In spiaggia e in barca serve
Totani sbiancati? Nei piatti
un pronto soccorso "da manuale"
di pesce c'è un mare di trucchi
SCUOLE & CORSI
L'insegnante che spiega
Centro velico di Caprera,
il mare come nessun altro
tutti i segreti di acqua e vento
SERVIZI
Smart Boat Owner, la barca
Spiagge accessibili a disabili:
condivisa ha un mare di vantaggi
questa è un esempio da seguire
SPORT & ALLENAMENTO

::::

# Instructions to follow:
The lines to copy are those above that contain "barca".

# Exercise result:
In spiaggia e in barca serve
Smart Boat Owner, la barca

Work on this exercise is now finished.